The Snow Painter
In the Musee des Beaux-Artes at Rouen, France they keep their best paintings in the corner. A tiny room, a third the size of most in the gallery, it contains several Impressionist classics, including Monet’s take on the cathedral from St. Catherine’s Hill and a windblown plazascape which makes you shiver and feel alone in the world.
But the painting that grabbed my heart was Alfred Sisley’s take on a couple walking towards (or away from?) a village in the snow. So much sentiment he packed into the painting, so many suggestions… why do we go out in the snow? To be cold? Why? It’s these really naive but also really old questions that really interest me.
This poem is an obvious riff on Wallace Steven’s The Snow Man. It’s not the first time I’ve riffed it, and it definitely won’t be the last – I love The Snow Man, and have a relationship with it, and my appreciation of winter and snow is colored by it.

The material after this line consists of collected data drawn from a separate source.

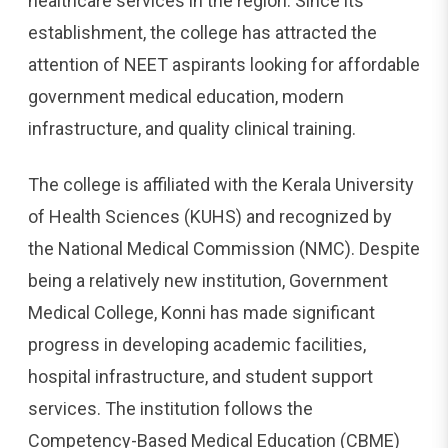
healthcare services in the region. Since its
establishment, the college has attracted the
attention of NEET aspirants looking for affordable
government medical education, modern
infrastructure, and quality clinical training.
The college is affiliated with the Kerala University
of Health Sciences (KUHS) and recognized by
the National Medical Commission (NMC). Despite
being a relatively new institution, Government
Medical College, Konni has made significant
progress in developing academic facilities,
hospital infrastructure, and student support
services. The institution follows the
Competency-Based Medical Education (CBME)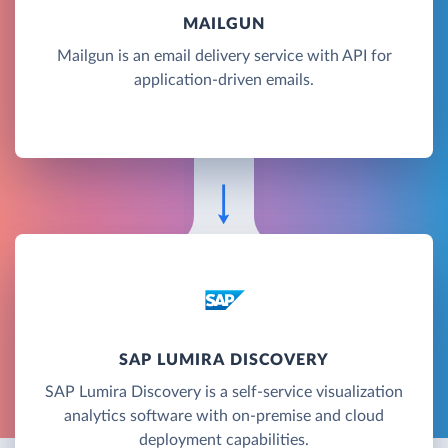
MAILGUN
Mailgun is an email delivery service with API for
application-driven emails.
SAP LUMIRA DISCOVERY
SAP Lumira Discovery is a self-service visualization
analytics software with on-premise and cloud
deployment capabilities.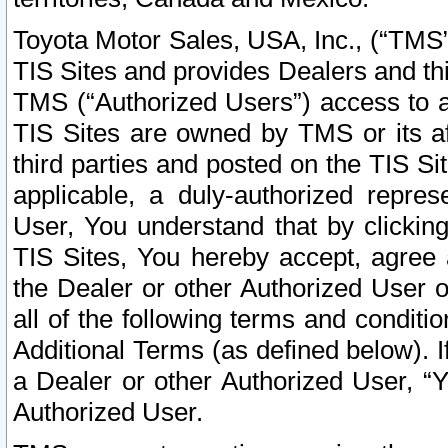
Toyota Motor Sales, USA, Inc., (“TMS”
TIS Sites and provides Dealers and thi
TMS (“Authorized Users”) access to a
TIS Sites are owned by TMS or its af
third parties and posted on the TIS Sit
applicable, a duly-authorized repres
User, You understand that by clickin
TIS Sites, You hereby accept, agree 
the Dealer or other Authorized User 
all of the following terms and condit
Additional Terms (as defined below). I
a Dealer or other Authorized User, “
Authorized User.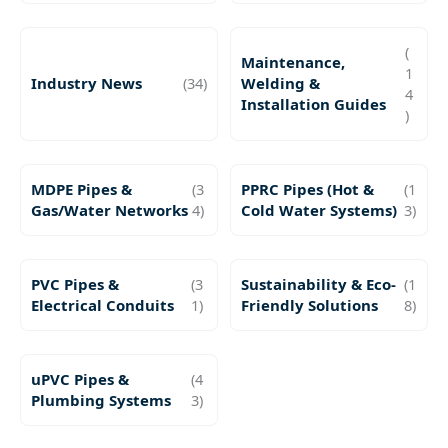
(
Maintenance,
1
Industry News
(34)
Welding &
4
Installation Guides
)
MDPE Pipes &
(3
PPRC Pipes (Hot &
(1
Gas/Water Networks
4)
Cold Water Systems)
3)
PVC Pipes &
(3
Sustainability & Eco-
(1
Electrical Conduits
1)
Friendly Solutions
8)
uPVC Pipes &
(4
Plumbing Systems
3)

My writing is a lot like my cooking. I make the same dishes over and over again, refining them, twisting them, learning the role each ingredient plays, and always paying homage the source.
The Snow Painter
Sisley made his mind into winter
in order to describe
two intwined in the white hush
crunching towards town, the inn
where smoke rose from the chimney –
And far from misery, Sisley
said without a word how it’s better
to be cold, and going to be warm
than to be warm forever –
January now. Wait. Make warm soon.
She crunched. Accompanied him to the inn.
Couldn’t conceive an other that wasn’t.
Even the land is composed of our ticks
tocking to the wind which is cold, or isn’t –
no snow can deny her her perceiving.